Reducing the rate of alien species introductions is a major conservation aim. However, accurately quantifying the rate at which species are introduced into new regions remains a challenge due to the confounding effect of observation efforts on discovery records. Despite the recognition of this issue, most analyses are still based on raw discovery records, leading to biased inferences. In this study, we evaluate different models for estimating introduction rates, including new models that use auxiliary data on observation effort, and identify their strengths and weaknesses.
We compare four models: (1) a naïve model which assumes perfect detection; (2) a model proposed by Solow and Costello (the S&C model); (3) constant detection model: a modified version of the S&C model with constant detection probabilities and (4) a novel sampling proxy model: a model that uses external data on observation effort. We simulate discovery records of varying lengths, introduction rates and temporal patterns of detection probabilities to explore scenarios under which these models accurately estimate underlying introduction rates. (5) We also include code to perform a model based on Belmaker using independent data on the number of native species.

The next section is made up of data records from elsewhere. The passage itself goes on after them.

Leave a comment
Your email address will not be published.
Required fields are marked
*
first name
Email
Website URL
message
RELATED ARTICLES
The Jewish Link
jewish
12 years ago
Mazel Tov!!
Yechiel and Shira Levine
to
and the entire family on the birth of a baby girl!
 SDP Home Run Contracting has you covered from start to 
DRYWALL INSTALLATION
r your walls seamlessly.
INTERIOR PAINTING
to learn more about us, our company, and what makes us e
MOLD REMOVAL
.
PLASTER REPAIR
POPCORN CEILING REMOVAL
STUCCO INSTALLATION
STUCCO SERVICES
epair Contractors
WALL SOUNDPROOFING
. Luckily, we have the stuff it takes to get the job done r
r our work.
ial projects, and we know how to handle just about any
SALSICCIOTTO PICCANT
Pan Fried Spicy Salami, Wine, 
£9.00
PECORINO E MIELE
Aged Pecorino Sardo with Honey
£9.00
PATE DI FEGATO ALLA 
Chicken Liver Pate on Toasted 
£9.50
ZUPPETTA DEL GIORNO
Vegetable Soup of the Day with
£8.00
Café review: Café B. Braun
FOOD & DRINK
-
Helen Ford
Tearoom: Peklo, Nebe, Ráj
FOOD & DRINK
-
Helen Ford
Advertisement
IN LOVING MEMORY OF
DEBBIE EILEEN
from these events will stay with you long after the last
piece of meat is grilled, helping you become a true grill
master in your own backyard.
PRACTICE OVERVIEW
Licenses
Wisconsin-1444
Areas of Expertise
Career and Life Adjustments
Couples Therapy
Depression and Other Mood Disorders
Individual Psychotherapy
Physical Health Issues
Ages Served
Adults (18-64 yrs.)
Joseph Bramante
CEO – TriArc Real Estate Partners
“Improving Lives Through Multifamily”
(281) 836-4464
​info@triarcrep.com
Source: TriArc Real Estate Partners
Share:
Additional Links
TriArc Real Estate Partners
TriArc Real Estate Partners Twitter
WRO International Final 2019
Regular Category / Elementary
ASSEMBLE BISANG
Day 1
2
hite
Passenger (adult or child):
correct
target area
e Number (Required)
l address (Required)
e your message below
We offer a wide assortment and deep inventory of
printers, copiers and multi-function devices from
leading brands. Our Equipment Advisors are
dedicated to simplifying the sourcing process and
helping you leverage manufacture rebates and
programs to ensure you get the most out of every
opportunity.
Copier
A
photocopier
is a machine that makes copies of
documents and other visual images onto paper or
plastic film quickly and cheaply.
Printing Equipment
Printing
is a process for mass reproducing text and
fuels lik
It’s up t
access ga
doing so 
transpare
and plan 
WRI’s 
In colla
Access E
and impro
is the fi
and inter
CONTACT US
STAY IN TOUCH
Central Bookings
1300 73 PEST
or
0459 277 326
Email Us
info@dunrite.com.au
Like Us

We found that the length of the discovery records and the annual number of recorded species play a crucial role in the performance of all models. Under simulated scenarios of high detection, the naïve model is usually the best-performing model, but it falls short when detection is low. Moreover, we find that in simulations which most likely mimic most real-world cases (i.e. non-monotonic probability of detection), incorporating external data on observation effort using the sampling proxy model, substantially improve estimates. This highlights the importance of considering observation effort when estimating introduction rates of alien species. To facilitate the use of these models, we provide a decision workflow and a dedicated R package (‘alien’).